What the exercise asks: What do the entries below say? Restate them word for word.

Records for the exercise section start

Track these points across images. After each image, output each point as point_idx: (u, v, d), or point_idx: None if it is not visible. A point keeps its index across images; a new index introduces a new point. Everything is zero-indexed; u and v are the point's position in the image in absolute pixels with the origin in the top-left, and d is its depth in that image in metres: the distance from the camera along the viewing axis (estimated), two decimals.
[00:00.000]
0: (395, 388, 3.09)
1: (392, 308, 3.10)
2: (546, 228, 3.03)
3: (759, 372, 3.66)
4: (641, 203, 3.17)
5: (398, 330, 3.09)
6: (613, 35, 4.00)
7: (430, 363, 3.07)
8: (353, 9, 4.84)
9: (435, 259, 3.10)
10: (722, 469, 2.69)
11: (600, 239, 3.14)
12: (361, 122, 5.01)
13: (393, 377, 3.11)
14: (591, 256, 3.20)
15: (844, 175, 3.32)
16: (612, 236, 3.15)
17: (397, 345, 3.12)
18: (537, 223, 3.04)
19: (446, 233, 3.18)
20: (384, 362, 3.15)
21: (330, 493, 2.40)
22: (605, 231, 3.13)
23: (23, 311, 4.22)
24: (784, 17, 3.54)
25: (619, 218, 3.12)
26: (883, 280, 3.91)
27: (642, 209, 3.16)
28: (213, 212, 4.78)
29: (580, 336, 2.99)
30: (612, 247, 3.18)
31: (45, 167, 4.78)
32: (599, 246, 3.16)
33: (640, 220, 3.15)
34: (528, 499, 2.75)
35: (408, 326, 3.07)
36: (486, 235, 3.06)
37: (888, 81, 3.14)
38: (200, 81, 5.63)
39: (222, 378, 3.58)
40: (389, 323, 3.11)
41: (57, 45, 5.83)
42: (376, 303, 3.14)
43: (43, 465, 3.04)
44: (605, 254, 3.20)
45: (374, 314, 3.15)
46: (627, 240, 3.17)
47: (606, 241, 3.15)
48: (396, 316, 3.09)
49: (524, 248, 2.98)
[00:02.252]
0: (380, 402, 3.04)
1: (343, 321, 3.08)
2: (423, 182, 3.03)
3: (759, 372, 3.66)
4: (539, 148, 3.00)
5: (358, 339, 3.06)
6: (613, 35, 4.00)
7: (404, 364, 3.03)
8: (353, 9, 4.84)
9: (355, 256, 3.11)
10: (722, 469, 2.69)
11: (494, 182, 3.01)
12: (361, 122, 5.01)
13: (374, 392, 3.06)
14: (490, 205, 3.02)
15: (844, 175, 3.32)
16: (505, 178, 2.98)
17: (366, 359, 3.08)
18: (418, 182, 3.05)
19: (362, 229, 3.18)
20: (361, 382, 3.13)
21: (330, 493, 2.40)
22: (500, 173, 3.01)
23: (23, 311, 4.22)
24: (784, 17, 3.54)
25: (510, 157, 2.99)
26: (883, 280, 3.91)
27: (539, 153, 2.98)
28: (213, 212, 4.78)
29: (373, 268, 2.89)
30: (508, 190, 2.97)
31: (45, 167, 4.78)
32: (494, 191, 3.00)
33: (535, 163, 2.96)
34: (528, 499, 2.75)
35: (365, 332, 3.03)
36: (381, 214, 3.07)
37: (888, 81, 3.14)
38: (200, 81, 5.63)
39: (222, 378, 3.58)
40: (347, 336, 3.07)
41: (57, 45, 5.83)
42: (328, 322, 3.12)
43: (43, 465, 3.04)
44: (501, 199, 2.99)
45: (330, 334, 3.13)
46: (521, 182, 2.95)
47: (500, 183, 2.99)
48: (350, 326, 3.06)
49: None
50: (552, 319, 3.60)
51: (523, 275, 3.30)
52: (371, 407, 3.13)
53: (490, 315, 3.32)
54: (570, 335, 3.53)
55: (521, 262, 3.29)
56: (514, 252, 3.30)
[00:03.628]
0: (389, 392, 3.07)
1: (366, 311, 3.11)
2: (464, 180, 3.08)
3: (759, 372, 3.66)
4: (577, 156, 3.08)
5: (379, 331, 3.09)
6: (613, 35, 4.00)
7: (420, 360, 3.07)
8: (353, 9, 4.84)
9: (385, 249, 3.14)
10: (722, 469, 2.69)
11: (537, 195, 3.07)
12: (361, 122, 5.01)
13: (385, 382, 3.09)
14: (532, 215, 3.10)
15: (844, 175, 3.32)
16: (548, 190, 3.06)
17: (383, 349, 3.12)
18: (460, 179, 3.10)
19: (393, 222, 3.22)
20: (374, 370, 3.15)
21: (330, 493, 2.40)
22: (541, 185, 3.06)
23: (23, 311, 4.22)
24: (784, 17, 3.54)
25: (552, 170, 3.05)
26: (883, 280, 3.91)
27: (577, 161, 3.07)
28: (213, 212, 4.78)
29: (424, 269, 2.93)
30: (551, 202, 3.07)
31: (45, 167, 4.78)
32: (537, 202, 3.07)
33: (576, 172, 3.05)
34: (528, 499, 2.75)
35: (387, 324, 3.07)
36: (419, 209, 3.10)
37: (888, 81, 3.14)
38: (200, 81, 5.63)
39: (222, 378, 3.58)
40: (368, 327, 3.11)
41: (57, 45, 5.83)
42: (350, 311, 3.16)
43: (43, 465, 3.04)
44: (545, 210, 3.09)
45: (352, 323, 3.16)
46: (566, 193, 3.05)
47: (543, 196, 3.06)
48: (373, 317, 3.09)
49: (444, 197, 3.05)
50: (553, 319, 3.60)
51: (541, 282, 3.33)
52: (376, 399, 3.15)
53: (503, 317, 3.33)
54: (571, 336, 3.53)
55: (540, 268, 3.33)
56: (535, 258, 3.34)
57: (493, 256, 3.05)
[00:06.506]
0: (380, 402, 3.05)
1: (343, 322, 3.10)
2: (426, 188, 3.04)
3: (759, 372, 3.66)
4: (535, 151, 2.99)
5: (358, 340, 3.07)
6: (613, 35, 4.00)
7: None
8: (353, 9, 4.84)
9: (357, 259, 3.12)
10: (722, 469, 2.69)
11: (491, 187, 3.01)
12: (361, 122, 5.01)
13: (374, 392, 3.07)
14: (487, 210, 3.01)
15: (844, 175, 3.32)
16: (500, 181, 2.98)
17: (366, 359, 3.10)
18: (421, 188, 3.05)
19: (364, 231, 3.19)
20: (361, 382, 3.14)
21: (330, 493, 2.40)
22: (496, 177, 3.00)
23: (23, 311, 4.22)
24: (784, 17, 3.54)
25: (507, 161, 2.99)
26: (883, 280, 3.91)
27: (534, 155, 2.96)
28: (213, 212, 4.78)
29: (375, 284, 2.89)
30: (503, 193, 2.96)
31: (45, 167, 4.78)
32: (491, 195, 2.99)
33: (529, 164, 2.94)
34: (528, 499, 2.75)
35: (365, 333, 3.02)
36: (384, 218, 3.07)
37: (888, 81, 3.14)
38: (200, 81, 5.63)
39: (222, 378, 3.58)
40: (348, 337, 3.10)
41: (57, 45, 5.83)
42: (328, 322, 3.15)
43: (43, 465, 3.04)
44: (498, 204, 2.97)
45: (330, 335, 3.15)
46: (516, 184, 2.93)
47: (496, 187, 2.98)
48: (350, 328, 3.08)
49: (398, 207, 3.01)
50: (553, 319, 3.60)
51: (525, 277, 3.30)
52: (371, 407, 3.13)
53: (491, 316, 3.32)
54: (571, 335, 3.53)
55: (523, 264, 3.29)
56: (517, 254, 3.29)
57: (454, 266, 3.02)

Records for the exercise section end

Answer area:
Track these points across images. After each image, output each point as point_idx: (u, v, d), or point_idx: None if it is not visible. A point keeps its index across images; a new index introduces a new point. Everything is zero-indexed; u and v are the point's position in the image in absolute pixels with the origin in the top-left, and d is its depth in that image in metres: the distance from the camera along the viewing axis (estimated), two decimals.
[00:00.000]
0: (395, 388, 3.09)
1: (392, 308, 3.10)
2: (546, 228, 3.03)
3: (759, 372, 3.66)
4: (641, 203, 3.17)
5: (398, 330, 3.09)
6: (613, 35, 4.00)
7: (430, 363, 3.07)
8: (353, 9, 4.84)
9: (435, 259, 3.10)
10: (722, 469, 2.69)
11: (600, 239, 3.14)
12: (361, 122, 5.01)
13: (393, 377, 3.11)
14: (591, 256, 3.20)
15: (844, 175, 3.32)
16: (612, 236, 3.15)
17: (397, 345, 3.12)
18: (537, 223, 3.04)
19: (446, 233, 3.18)
20: (384, 362, 3.15)
21: (330, 493, 2.40)
22: (605, 231, 3.13)
23: (23, 311, 4.22)
24: (784, 17, 3.54)
25: (619, 218, 3.12)
26: (883, 280, 3.91)
27: (642, 209, 3.16)
28: (213, 212, 4.78)
29: (580, 336, 2.99)
30: (612, 247, 3.18)
31: (45, 167, 4.78)
32: (599, 246, 3.16)
33: (640, 220, 3.15)
34: (528, 499, 2.75)
35: (408, 326, 3.07)
36: (486, 235, 3.06)
37: (888, 81, 3.14)
38: (200, 81, 5.63)
39: (222, 378, 3.58)
40: (389, 323, 3.11)
41: (57, 45, 5.83)
42: (376, 303, 3.14)
43: (43, 465, 3.04)
44: (605, 254, 3.20)
45: (374, 314, 3.15)
46: (627, 240, 3.17)
47: (606, 241, 3.15)
48: (396, 316, 3.09)
49: (524, 248, 2.98)
[00:02.252]
0: (380, 402, 3.04)
1: (343, 321, 3.08)
2: (423, 182, 3.03)
3: (759, 372, 3.66)
4: (539, 148, 3.00)
5: (358, 339, 3.06)
6: (613, 35, 4.00)
7: (404, 364, 3.03)
8: (353, 9, 4.84)
9: (355, 256, 3.11)
10: (722, 469, 2.69)
11: (494, 182, 3.01)
12: (361, 122, 5.01)
13: (374, 392, 3.06)
14: (490, 205, 3.02)
15: (844, 175, 3.32)
16: (505, 178, 2.98)
17: (366, 359, 3.08)
18: (418, 182, 3.05)
19: (362, 229, 3.18)
20: (361, 382, 3.13)
21: (330, 493, 2.40)
22: (500, 173, 3.01)
23: (23, 311, 4.22)
24: (784, 17, 3.54)
25: (510, 157, 2.99)
26: (883, 280, 3.91)
27: (539, 153, 2.98)
28: (213, 212, 4.78)
29: (373, 268, 2.89)
30: (508, 190, 2.97)
31: (45, 167, 4.78)
32: (494, 191, 3.00)
33: (535, 163, 2.96)
34: (528, 499, 2.75)
35: (365, 332, 3.03)
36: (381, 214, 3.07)
37: (888, 81, 3.14)
38: (200, 81, 5.63)
39: (222, 378, 3.58)
40: (347, 336, 3.07)
41: (57, 45, 5.83)
42: (328, 322, 3.12)
43: (43, 465, 3.04)
44: (501, 199, 2.99)
45: (330, 334, 3.13)
46: (521, 182, 2.95)
47: (500, 183, 2.99)
48: (350, 326, 3.06)
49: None
50: (552, 319, 3.60)
51: (523, 275, 3.30)
52: (371, 407, 3.13)
53: (490, 315, 3.32)
54: (570, 335, 3.53)
55: (521, 262, 3.29)
56: (514, 252, 3.30)
[00:03.628]
0: (389, 392, 3.07)
1: (366, 311, 3.11)
2: (464, 180, 3.08)
3: (759, 372, 3.66)
4: (577, 156, 3.08)
5: (379, 331, 3.09)
6: (613, 35, 4.00)
7: (420, 360, 3.07)
8: (353, 9, 4.84)
9: (385, 249, 3.14)
10: (722, 469, 2.69)
11: (537, 195, 3.07)
12: (361, 122, 5.01)
13: (385, 382, 3.09)
14: (532, 215, 3.10)
15: (844, 175, 3.32)
16: (548, 190, 3.06)
17: (383, 349, 3.12)
18: (460, 179, 3.10)
19: (393, 222, 3.22)
20: (374, 370, 3.15)
21: (330, 493, 2.40)
22: (541, 185, 3.06)
23: (23, 311, 4.22)
24: (784, 17, 3.54)
25: (552, 170, 3.05)
26: (883, 280, 3.91)
27: (577, 161, 3.07)
28: (213, 212, 4.78)
29: (424, 269, 2.93)
30: (551, 202, 3.07)
31: (45, 167, 4.78)
32: (537, 202, 3.07)
33: (576, 172, 3.05)
34: (528, 499, 2.75)
35: (387, 324, 3.07)
36: (419, 209, 3.10)
37: (888, 81, 3.14)
38: (200, 81, 5.63)
39: (222, 378, 3.58)
40: (368, 327, 3.11)
41: (57, 45, 5.83)
42: (350, 311, 3.16)
43: (43, 465, 3.04)
44: (545, 210, 3.09)
45: (352, 323, 3.16)
46: (566, 193, 3.05)
47: (543, 196, 3.06)
48: (373, 317, 3.09)
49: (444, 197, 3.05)
50: (553, 319, 3.60)
51: (541, 282, 3.33)
52: (376, 399, 3.15)
53: (503, 317, 3.33)
54: (571, 336, 3.53)
55: (540, 268, 3.33)
56: (535, 258, 3.34)
57: (493, 256, 3.05)
[00:06.506]
0: (380, 402, 3.05)
1: (343, 322, 3.10)
2: (426, 188, 3.04)
3: (759, 372, 3.66)
4: (535, 151, 2.99)
5: (358, 340, 3.07)
6: (613, 35, 4.00)
7: None
8: (353, 9, 4.84)
9: (357, 259, 3.12)
10: (722, 469, 2.69)
11: (491, 187, 3.01)
12: (361, 122, 5.01)
13: (374, 392, 3.07)
14: (487, 210, 3.01)
15: (844, 175, 3.32)
16: (500, 181, 2.98)
17: (366, 359, 3.10)
18: (421, 188, 3.05)
19: (364, 231, 3.19)
20: (361, 382, 3.14)
21: (330, 493, 2.40)
22: (496, 177, 3.00)
23: (23, 311, 4.22)
24: (784, 17, 3.54)
25: (507, 161, 2.99)
26: (883, 280, 3.91)
27: (534, 155, 2.96)
28: (213, 212, 4.78)
29: (375, 284, 2.89)
30: (503, 193, 2.96)
31: (45, 167, 4.78)
32: (491, 195, 2.99)
33: (529, 164, 2.94)
34: (528, 499, 2.75)
35: (365, 333, 3.02)
36: (384, 218, 3.07)
37: (888, 81, 3.14)
38: (200, 81, 5.63)
39: (222, 378, 3.58)
40: (348, 337, 3.10)
41: (57, 45, 5.83)
42: (328, 322, 3.15)
43: (43, 465, 3.04)
44: (498, 204, 2.97)
45: (330, 335, 3.15)
46: (516, 184, 2.93)
47: (496, 187, 2.98)
48: (350, 328, 3.08)
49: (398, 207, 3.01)
50: (553, 319, 3.60)
51: (525, 277, 3.30)
52: (371, 407, 3.13)
53: (491, 316, 3.32)
54: (571, 335, 3.53)
55: (523, 264, 3.29)
56: (517, 254, 3.29)
57: (454, 266, 3.02)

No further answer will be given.